A sample of Haitink’s humility:
Simon Rattle tells the story of how he and Haitink were sitting in a Covent Garden box at a closed Kleiber rehearsal of Otello. When it ended, Haitink turned to Rattle and said: “Well, I don’t know about you, but I think that my studies in this art have only just begun.”
“Yes, that is true,” he [said in 2004]. “I’m not ashamed of saying that. When I have listened to Kleiber, I always think, ‘My God, he knows his scores so well.’ He is a fanatic. He looks at every manuscript and he will dig out every note, every detail, every query.”
The Otello story is evidently from Haitink’s tenure at Covent Garden. Haitink must have been in his late 50s or early 60s. He was one year older than Kleiber.

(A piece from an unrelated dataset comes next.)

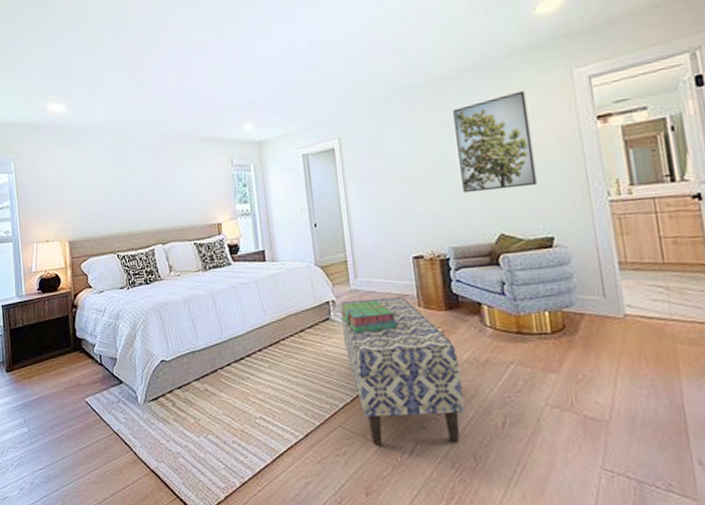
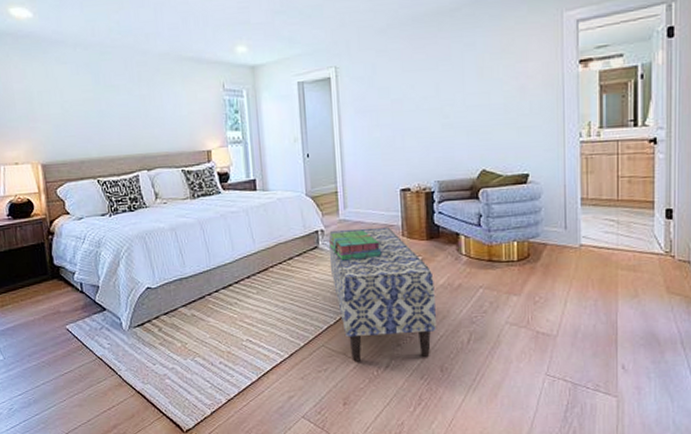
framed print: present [453,90,538,194] -> none [449,30,520,130]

As a huge Mahler buff, it goes without saying that Bernard Haitink played a major part in my learning to understand and appreciate Mahler’s music, especially in my younger years. His long tenure with the Concertgebouw produced one of the greatest conductor/orchestra collaborations of all time. I wish him all the best.
As a teenager I used to watch the “Kerstmatineen”, (the Christas Matinees) from the Concertgebouw, where the Mahler symphonies 2,3,4,5,7 and 9 were broadcasted through Eurovision.
I was always impressed by the orchestra’s phenomenal virtuosity, its dark, burnished, full round mighty sound and Maestro Haitink’s elegance and full command, aswell as his combination of subdued integrity and burning passion. Those wonderful matinees are at full display on the Tube. He has by the way a very special kind of funny dutch sense of humor!
Those are not ‘The Highlights’. Those are only a few short glimpses into an immense career. Please be a bit more respectful, even with us knowing your headline department always runs on drugs.
I’m disappointed that the videos are not in English or with English sub-titles. I really would have enjoyed watching them.
The second and third videos are in English.
I most recall a radio concert I heard in the late 90s. The announcer related that Haitink had previously left the Concertgebouw under unpleasant circumstances but that this reunion was highly anticipated none-the-less.
It was the Bruckner 8, the most impressive rendition I’ve heard.
Oddly, BH did not perform much of Mendelssohn, Dvorak, Schubert or Sibelius. Were they not to his taste, I wonder?
He did perform the entire A Midsummer Night’s Dream and D.944 and D.485 with the CSO. Those were absolutely wonderful performances.